[Collected data]
◆ ◆ ◆ ◆ ◆
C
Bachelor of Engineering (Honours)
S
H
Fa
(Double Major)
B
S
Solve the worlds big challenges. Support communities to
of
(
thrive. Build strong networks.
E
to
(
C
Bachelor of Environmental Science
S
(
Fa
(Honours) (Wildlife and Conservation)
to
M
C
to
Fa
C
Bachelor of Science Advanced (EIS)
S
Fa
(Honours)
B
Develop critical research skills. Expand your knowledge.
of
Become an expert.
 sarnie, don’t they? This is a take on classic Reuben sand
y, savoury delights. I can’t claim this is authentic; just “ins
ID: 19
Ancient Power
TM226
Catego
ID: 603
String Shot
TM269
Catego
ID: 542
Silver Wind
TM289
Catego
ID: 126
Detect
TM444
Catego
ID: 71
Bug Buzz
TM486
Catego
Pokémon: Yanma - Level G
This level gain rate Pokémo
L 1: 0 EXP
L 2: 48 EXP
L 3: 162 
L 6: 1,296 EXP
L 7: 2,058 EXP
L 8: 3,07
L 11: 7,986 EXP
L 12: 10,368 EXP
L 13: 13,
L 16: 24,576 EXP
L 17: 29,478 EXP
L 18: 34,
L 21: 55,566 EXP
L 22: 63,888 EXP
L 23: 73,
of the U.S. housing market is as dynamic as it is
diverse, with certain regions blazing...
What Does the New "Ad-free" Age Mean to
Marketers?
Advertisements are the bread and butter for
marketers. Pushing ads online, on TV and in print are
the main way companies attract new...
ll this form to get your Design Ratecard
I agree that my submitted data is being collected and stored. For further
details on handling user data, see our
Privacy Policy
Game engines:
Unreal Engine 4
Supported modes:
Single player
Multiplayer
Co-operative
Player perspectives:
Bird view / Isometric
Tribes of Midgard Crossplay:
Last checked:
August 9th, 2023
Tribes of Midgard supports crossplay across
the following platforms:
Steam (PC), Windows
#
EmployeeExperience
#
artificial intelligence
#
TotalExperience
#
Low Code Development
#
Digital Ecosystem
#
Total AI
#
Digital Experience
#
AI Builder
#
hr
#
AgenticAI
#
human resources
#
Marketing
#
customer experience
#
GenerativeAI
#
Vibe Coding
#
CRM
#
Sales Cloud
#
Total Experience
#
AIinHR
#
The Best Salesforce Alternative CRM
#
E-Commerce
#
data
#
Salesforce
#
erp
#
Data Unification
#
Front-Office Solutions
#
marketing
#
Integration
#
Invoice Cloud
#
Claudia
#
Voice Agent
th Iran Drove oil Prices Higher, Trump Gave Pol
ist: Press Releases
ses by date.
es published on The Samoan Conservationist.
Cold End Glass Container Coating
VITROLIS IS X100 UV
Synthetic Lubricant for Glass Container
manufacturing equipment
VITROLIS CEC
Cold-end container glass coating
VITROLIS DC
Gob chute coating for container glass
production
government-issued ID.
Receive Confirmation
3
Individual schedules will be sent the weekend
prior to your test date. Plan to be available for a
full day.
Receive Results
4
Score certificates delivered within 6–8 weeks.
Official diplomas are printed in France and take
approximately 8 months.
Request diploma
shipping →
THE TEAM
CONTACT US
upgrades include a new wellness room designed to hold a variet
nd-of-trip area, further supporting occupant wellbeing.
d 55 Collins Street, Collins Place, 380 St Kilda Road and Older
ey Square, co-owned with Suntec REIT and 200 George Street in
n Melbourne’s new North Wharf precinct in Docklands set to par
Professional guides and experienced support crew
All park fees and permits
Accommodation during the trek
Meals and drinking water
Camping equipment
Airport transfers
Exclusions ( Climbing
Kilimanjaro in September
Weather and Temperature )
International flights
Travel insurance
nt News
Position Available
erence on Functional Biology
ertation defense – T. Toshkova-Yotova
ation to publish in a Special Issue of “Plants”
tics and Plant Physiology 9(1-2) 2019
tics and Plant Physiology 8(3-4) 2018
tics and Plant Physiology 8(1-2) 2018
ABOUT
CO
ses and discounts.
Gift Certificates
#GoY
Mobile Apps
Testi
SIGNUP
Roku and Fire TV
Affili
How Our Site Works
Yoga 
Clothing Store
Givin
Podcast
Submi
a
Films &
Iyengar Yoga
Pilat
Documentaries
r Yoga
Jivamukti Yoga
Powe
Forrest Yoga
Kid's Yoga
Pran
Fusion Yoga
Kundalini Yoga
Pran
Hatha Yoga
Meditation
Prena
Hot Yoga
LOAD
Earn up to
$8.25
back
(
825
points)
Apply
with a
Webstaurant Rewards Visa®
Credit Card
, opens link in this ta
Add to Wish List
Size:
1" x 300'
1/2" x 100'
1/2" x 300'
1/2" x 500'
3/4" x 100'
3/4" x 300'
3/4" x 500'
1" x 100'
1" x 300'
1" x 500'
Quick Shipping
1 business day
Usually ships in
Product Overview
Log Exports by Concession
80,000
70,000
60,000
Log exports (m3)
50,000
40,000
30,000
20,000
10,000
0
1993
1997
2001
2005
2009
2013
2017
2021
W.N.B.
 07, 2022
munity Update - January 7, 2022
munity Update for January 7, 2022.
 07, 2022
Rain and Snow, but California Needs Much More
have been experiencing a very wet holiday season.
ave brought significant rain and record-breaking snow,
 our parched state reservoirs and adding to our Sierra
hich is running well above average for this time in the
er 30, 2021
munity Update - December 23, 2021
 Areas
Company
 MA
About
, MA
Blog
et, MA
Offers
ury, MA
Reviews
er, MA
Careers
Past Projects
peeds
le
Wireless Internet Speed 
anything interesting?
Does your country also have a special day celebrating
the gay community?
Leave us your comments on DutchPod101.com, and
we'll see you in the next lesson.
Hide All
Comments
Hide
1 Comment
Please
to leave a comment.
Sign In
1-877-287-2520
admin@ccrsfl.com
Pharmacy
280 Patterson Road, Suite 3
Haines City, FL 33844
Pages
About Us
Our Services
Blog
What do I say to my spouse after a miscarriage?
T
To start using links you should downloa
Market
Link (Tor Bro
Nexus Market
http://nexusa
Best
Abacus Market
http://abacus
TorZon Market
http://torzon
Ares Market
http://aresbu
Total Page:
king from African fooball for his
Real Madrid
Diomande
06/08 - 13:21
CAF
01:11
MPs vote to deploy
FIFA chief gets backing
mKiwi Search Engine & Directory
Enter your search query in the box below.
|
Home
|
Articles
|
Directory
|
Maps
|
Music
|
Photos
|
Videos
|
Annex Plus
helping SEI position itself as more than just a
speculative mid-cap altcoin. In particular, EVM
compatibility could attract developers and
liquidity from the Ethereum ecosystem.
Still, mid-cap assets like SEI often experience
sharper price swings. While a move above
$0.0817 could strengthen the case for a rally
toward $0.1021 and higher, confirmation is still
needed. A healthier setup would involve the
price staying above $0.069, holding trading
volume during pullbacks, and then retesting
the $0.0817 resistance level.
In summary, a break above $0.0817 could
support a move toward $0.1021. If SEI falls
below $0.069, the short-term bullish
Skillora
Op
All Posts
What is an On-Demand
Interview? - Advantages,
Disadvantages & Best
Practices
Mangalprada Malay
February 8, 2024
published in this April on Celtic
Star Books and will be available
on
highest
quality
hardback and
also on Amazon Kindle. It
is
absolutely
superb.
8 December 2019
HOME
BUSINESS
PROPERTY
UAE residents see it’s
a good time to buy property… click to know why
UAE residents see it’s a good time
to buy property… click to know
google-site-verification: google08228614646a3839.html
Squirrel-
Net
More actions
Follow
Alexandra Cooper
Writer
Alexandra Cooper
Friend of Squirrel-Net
◆ ◆ ◆ ◆ ◆
Please repeat every record above word for word.

→ **Expected answer**
C
Bachelor of Engineering (Honours)
S
H
Fa
(Double Major)
B
S
Solve the worlds big challenges. Support communities to
of
(
thrive. Build strong networks.
E
to
(
C
Bachelor of Environmental Science
S
(
Fa
(Honours) (Wildlife and Conservation)
to
M
C
to
Fa
C
Bachelor of Science Advanced (EIS)
S
Fa
(Honours)
B
Develop critical research skills. Expand your knowledge.
of
Become an expert.
 sarnie, don’t they? This is a take on classic Reuben sand
y, savoury delights. I can’t claim this is authentic; just “ins
ID: 19
Ancient Power
TM226
Catego
ID: 603
String Shot
TM269
Catego
ID: 542
Silver Wind
TM289
Catego
ID: 126
Detect
TM444
Catego
ID: 71
Bug Buzz
TM486
Catego
Pokémon: Yanma - Level G
This level gain rate Pokémo
L 1: 0 EXP
L 2: 48 EXP
L 3: 162 
L 6: 1,296 EXP
L 7: 2,058 EXP
L 8: 3,07
L 11: 7,986 EXP
L 12: 10,368 EXP
L 13: 13,
L 16: 24,576 EXP
L 17: 29,478 EXP
L 18: 34,
L 21: 55,566 EXP
L 22: 63,888 EXP
L 23: 73,
of the U.S. housing market is as dynamic as it is
diverse, with certain regions blazing...
What Does the New "Ad-free" Age Mean to
Marketers?
Advertisements are the bread and butter for
marketers. Pushing ads online, on TV and in print are
the main way companies attract new...
ll this form to get your Design Ratecard
I agree that my submitted data is being collected and stored. For further
details on handling user data, see our
Privacy Policy
Game engines:
Unreal Engine 4
Supported modes:
Single player
Multiplayer
Co-operative
Player perspectives:
Bird view / Isometric
Tribes of Midgard Crossplay:
Last checked:
August 9th, 2023
Tribes of Midgard supports crossplay across
the following platforms:
Steam (PC), Windows
#
EmployeeExperience
#
artificial intelligence
#
TotalExperience
#
Low Code Development
#
Digital Ecosystem
#
Total AI
#
Digital Experience
#
AI Builder
#
hr
#
AgenticAI
#
human resources
#
Marketing
#
customer experience
#
GenerativeAI
#
Vibe Coding
#
CRM
#
Sales Cloud
#
Total Experience
#
AIinHR
#
The Best Salesforce Alternative CRM
#
E-Commerce
#
data
#
Salesforce
#
erp
#
Data Unification
#
Front-Office Solutions
#
marketing
#
Integration
#
Invoice Cloud
#
Claudia
#
Voice Agent
th Iran Drove oil Prices Higher, Trump Gave Pol
ist: Press Releases
ses by date.
es published on The Samoan Conservationist.
Cold End Glass Container Coating
VITROLIS IS X100 UV
Synthetic Lubricant for Glass Container
manufacturing equipment
VITROLIS CEC
Cold-end container glass coating
VITROLIS DC
Gob chute coating for container glass
production
government-issued ID.
Receive Confirmation
3
Individual schedules will be sent the weekend
prior to your test date. Plan to be available for a
full day.
Receive Results
4
Score certificates delivered within 6–8 weeks.
Official diplomas are printed in France and take
approximately 8 months.
Request diploma
shipping →
THE TEAM
CONTACT US
upgrades include a new wellness room designed to hold a variet
nd-of-trip area, further supporting occupant wellbeing.
d 55 Collins Street, Collins Place, 380 St Kilda Road and Older
ey Square, co-owned with Suntec REIT and 200 George Street in
n Melbourne’s new North Wharf precinct in Docklands set to par
Professional guides and experienced support crew
All park fees and permits
Accommodation during the trek
Meals and drinking water
Camping equipment
Airport transfers
Exclusions ( Climbing
Kilimanjaro in September
Weather and Temperature )
International flights
Travel insurance
nt News
Position Available
erence on Functional Biology
ertation defense – T. Toshkova-Yotova
ation to publish in a Special Issue of “Plants”
tics and Plant Physiology 9(1-2) 2019
tics and Plant Physiology 8(3-4) 2018
tics and Plant Physiology 8(1-2) 2018
ABOUT
CO
ses and discounts.
Gift Certificates
#GoY
Mobile Apps
Testi
SIGNUP
Roku and Fire TV
Affili
How Our Site Works
Yoga 
Clothing Store
Givin
Podcast
Submi
a
Films &
Iyengar Yoga
Pilat
Documentaries
r Yoga
Jivamukti Yoga
Powe
Forrest Yoga
Kid's Yoga
Pran
Fusion Yoga
Kundalini Yoga
Pran
Hatha Yoga
Meditation
Prena
Hot Yoga
LOAD
Earn up to
$8.25
back
(
825
points)
Apply
with a
Webstaurant Rewards Visa®
Credit Card
, opens link in this ta
Add to Wish List
Size:
1" x 300'
1/2" x 100'
1/2" x 300'
1/2" x 500'
3/4" x 100'
3/4" x 300'
3/4" x 500'
1" x 100'
1" x 300'
1" x 500'
Quick Shipping
1 business day
Usually ships in
Product Overview
Log Exports by Concession
80,000
70,000
60,000
Log exports (m3)
50,000
40,000
30,000
20,000
10,000
0
1993
1997
2001
2005
2009
2013
2017
2021
W.N.B.
 07, 2022
munity Update - January 7, 2022
munity Update for January 7, 2022.
 07, 2022
Rain and Snow, but California Needs Much More
have been experiencing a very wet holiday season.
ave brought significant rain and record-breaking snow,
 our parched state reservoirs and adding to our Sierra
hich is running well above average for this time in the
er 30, 2021
munity Update - December 23, 2021
 Areas
Company
 MA
About
, MA
Blog
et, MA
Offers
ury, MA
Reviews
er, MA
Careers
Past Projects
peeds
le
Wireless Internet Speed 
anything interesting?
Does your country also have a special day celebrating
the gay community?
Leave us your comments on DutchPod101.com, and
we'll see you in the next lesson.
Hide All
Comments
Hide
1 Comment
Please
to leave a comment.
Sign In
1-877-287-2520
admin@ccrsfl.com
Pharmacy
280 Patterson Road, Suite 3
Haines City, FL 33844
Pages
About Us
Our Services
Blog
What do I say to my spouse after a miscarriage?
T
To start using links you should downloa
Market
Link (Tor Bro
Nexus Market
http://nexusa
Best
Abacus Market
http://abacus
TorZon Market
http://torzon
Ares Market
http://aresbu
Total Page:
king from African fooball for his
Real Madrid
Diomande
06/08 - 13:21
CAF
01:11
MPs vote to deploy
FIFA chief gets backing
mKiwi Search Engine & Directory
Enter your search query in the box below.
|
Home
|
Articles
|
Directory
|
Maps
|
Music
|
Photos
|
Videos
|
Annex Plus
helping SEI position itself as more than just a
speculative mid-cap altcoin. In particular, EVM
compatibility could attract developers and
liquidity from the Ethereum ecosystem.
Still, mid-cap assets like SEI often experience
sharper price swings. While a move above
$0.0817 could strengthen the case for a rally
toward $0.1021 and higher, confirmation is still
needed. A healthier setup would involve the
price staying above $0.069, holding trading
volume during pullbacks, and then retesting
the $0.0817 resistance level.
In summary, a break above $0.0817 could
support a move toward $0.1021. If SEI falls
below $0.069, the short-term bullish
Skillora
Op
All Posts
What is an On-Demand
Interview? - Advantages,
Disadvantages & Best
Practices
Mangalprada Malay
February 8, 2024
published in this April on Celtic
Star Books and will be available
on
highest
quality
hardback and
also on Amazon Kindle. It
is
absolutely
superb.
8 December 2019
HOME
BUSINESS
PROPERTY
UAE residents see it’s
a good time to buy property… click to know why
UAE residents see it’s a good time
to buy property… click to know
google-site-verification: google08228614646a3839.html
Squirrel-
Net
More actions
Follow
Alexandra Cooper
Writer
Alexandra Cooper
Friend of Squirrel-Net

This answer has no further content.